Gardeners have two basic options when confronted with hot, dry weather. One option is to do nothing and allow the grass to go dormant. The alternative is to water the turfgrass during dry weather to maintain a green, actively growing lawn.
Cool-season grasses, such as Kentucky bluegrass, can survive long periods of dry weather. In dry weather, the shoots of the turfgrass plants stop growing and the plants go dormant. Dormancy is a natural survival mechanism for turfgrass. While the leaves have turned brown and died, the turfgrass roots and crowns remain alive. Generally, Kentucky bluegrass can remain dormant for four to six weeks without suffering significant damage.
Lawns require 1 to 1½ inches of water per week to remain green and actively growing. If you decide to water the lawn, apply this amount in a single application or possibly two applications three or four days apart. Avoid frequent, light applications of water, which promote shallow rooting and lush growth. Lush, shallow-rooted turfgrass is less drought tolerant. It also is more susceptible to pest problems.
Early morning (5 to 9 a.m.) is the best time to water a lawn. A morning application allows the water to soak deeply into the soil with little water lost to evaporation. When watering is completed, the turfgrass foliage dries quickly. Watering at mid-day is less efficient because of rapid evaporation, and strong winds may cause uneven water distribution. Strong, mid-day winds also may carry water onto driveways, sidewalks or streets, wasting considerable amounts of water. Watering lawns in late afternoon or evening may increase disease problems.
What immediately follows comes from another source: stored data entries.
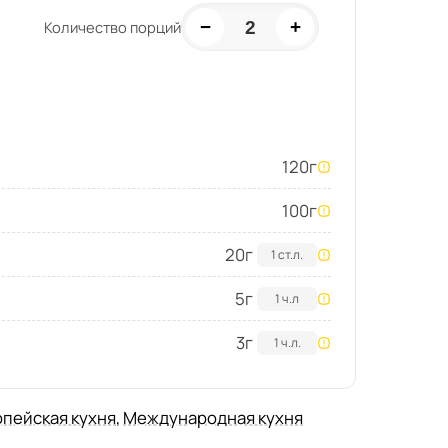
−
+
2
Количество порций
120
г
100
г
20
г
1 ст.л.
5
г
1 ч.л
3
г
1 ч.л.
пейская кухня
,
Международная кухня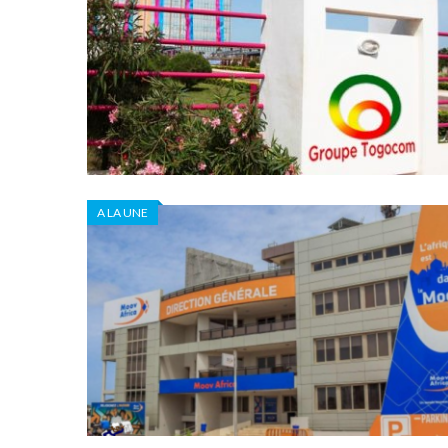
A LA UNE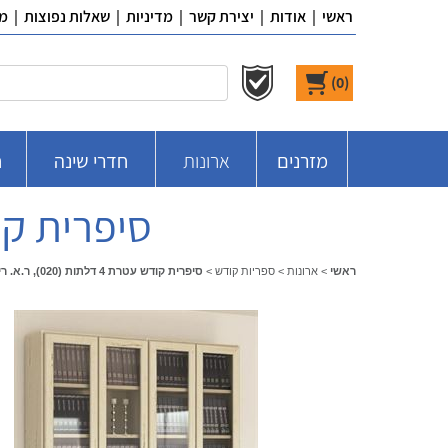
ראשי
|
אודות
|
יצירת קשר
|
מדיניות
|
שאלות נפוצות
|
מ
)
0
(
מזרנים
ארונות
חדרי שינה
ח
סיפרית קודש עטרת 4 ד
ראשי
>
ארונות
>
ספריות קודש
>
סיפרית קודש עטרת 4 דלתות (020), ר.א. ריהוט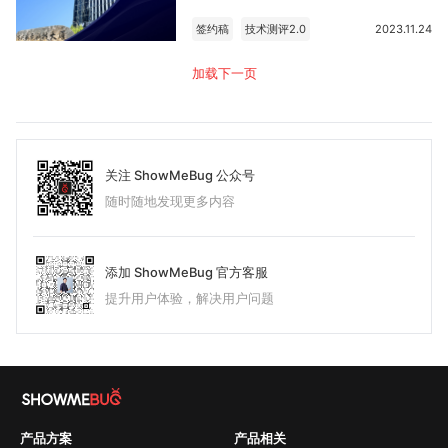
签约稿
技术测评2.0
2023.11.24
加载下一页
关注 ShowMeBug 公众号
随时随地发现更多内容
添加 ShowMeBug 官方客服
提升用户体验，解决用户问题
产品方案
产品相关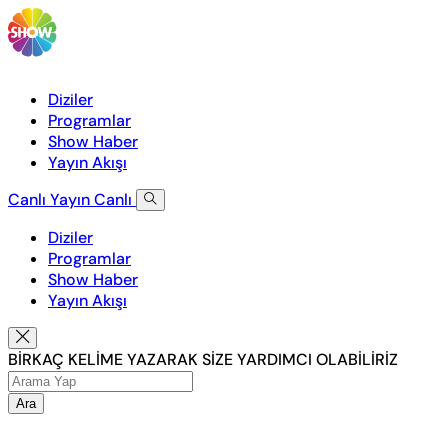
Diziler
Programlar
Show Haber
Yayın Akışı
Canlı Yayın
Canlı
Diziler
Programlar
Show Haber
Yayın Akışı
BİRKAÇ KELİME YAZARAK SİZE YARDIMCI OLABİLİRİZ
Ara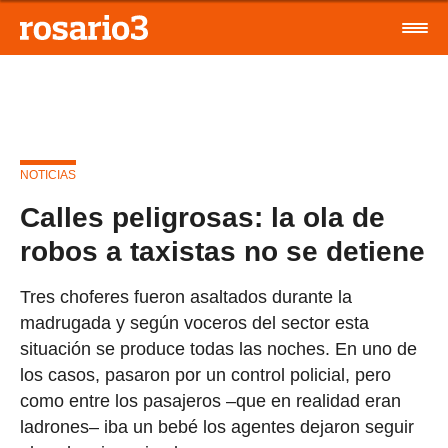
NOTICIAS
Calles peligrosas: la ola de
robos a taxistas no se detiene
Tres choferes fueron asaltados durante la
madrugada y según voceros del sector esta
situación se produce todas las noches. En uno de
los casos, pasaron por un control policial, pero
como entre los pasajeros –que en realidad eran
ladrones– iba un bebé los agentes dejaron seguir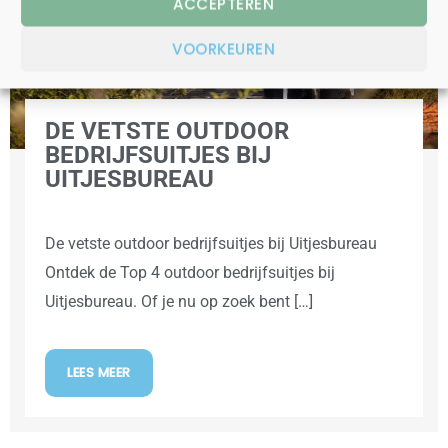
ACCEPTEREN
VOORKEUREN
DE VETSTE OUTDOOR
BEDRIJFSUITJES BIJ
UITJESBUREAU
De vetste outdoor bedrijfsuitjes bij Uitjesbureau
Ontdek de Top 4 outdoor bedrijfsuitjes bij
Uitjesbureau. Of je nu op zoek bent […]
LEES MEER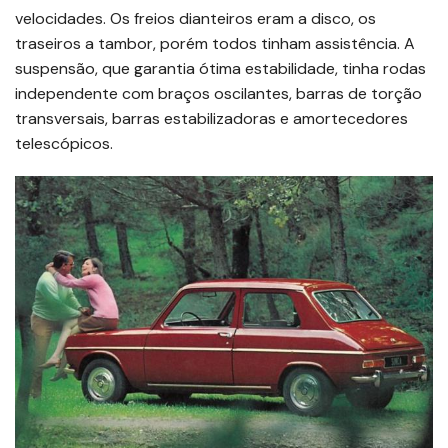
velocidades. Os freios dianteiros eram a disco, os
traseiros a tambor, porém todos tinham assistência. A
suspensão, que garantia ótima estabilidade, tinha rodas
independente com braços oscilantes, barras de torção
transversais, barras estabilizadoras e amortecedores
telescópicos.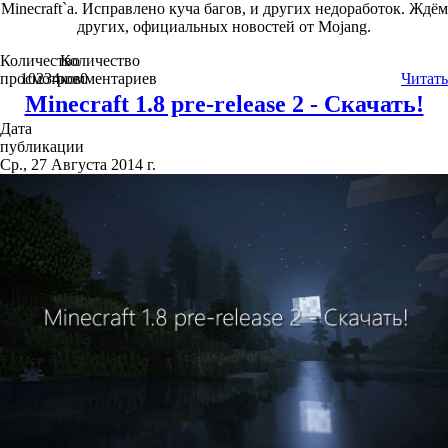
Minecraft`a. Исправлено куча багов, и других недоработок. Ждём
других, официальных новостей от Mojang.
Количество
Количество
просмотров
10234
комментариев
0
Читать
Minecraft 1.8 pre-release 2 - Скачать!
Дата
публикации
Ср., 27 Августа 2014 г.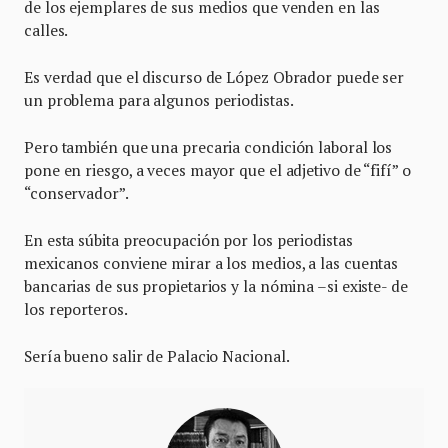
de los ejemplares de sus medios que venden en las
calles.
Es verdad que el discurso de López Obrador puede ser
un problema para algunos periodistas.
Pero también que una precaria condición laboral los
pone en riesgo, a veces mayor que el adjetivo de “fifí” o
“conservador”.
En esta súbita preocupación por los periodistas
mexicanos conviene mirar a los medios, a las cuentas
bancarias de sus propietarios y la nómina –si existe- de
los reporteros.
Sería bueno salir de Palacio Nacional.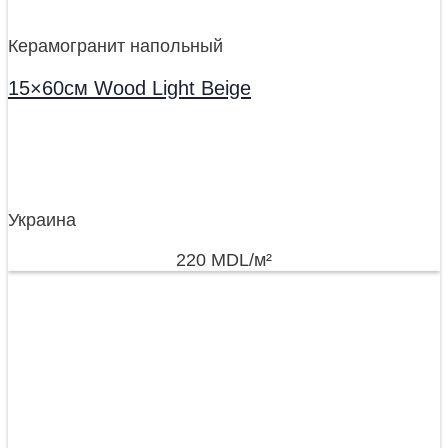
Керамогранит напольный
15×60см Wood Light Beige
Украина
220
MDL
/м²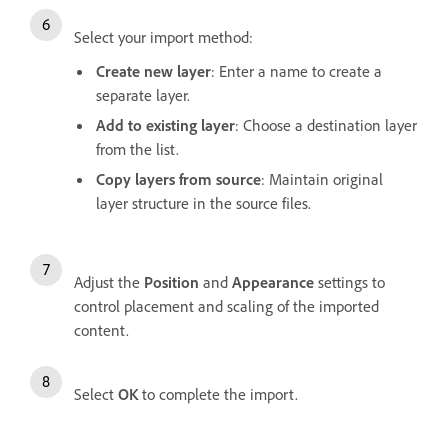
Select your import method:
Create new layer
: Enter a name to create a
separate layer.
Add to existing layer
: Choose a destination layer
from the list.
Copy layers from source
: Maintain original
layer structure in the source files.
Adjust the
Position
and
Appearance
settings to
control placement and scaling of the imported
content.
Select
OK
to complete the import.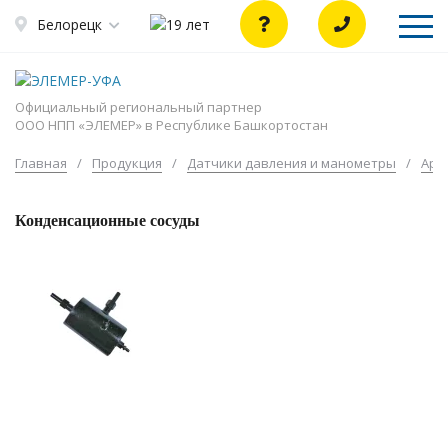
Белорецк
Официальный региональный партнер
ООО НПП «ЭЛЕМЕР» в Республике Башкортостан
Главная
/
Продукция
/
Датчики давления и манометры
/
Арм
Конденсационные сосуды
When should I apply a preventive type insecticide to control white grubs in the lawn?
White grub populations and damage to lawns vary greatly from year to year and place to place, even varying from spot to spot within the same lawn due to variations in beetle numbers, weather, turfgrass vigor, soil conditions and other factors.
There are basically three approaches to grub management in the home lawn. One approach is to apply a preventive insecticide to the lawn on an annual basis. The second approach is to wait and see and apply a curative insecticide only when damage symptoms or signs of a grub infestation appear. The final approach is to do nothing (in regards to insecticides) and repair damaged lawn areas when grub damage occurs.
Mid-June to late July is the best time to apply a preventive insecticide. Several insecticides are available to commercial applicators for prevention of white grubs. Preventive insecticides available to homeowners include imidacloprid (Bayer Advanced Season Long Grub Control Plus Turf Revitalizer ®, Menards® Premium Grub Control) and chlorantraniliprole (Scotts GrubEx®1). When using insecticides, carefully read and follow label directions.
Should I fertilize the lawn in summer?
Do not fertilize Kentucky bluegrass and other cool-season grasses during the summer months (June, July, and August). The best times to fertilize cool-season grasses in Iowa are spring, September and late October/early November.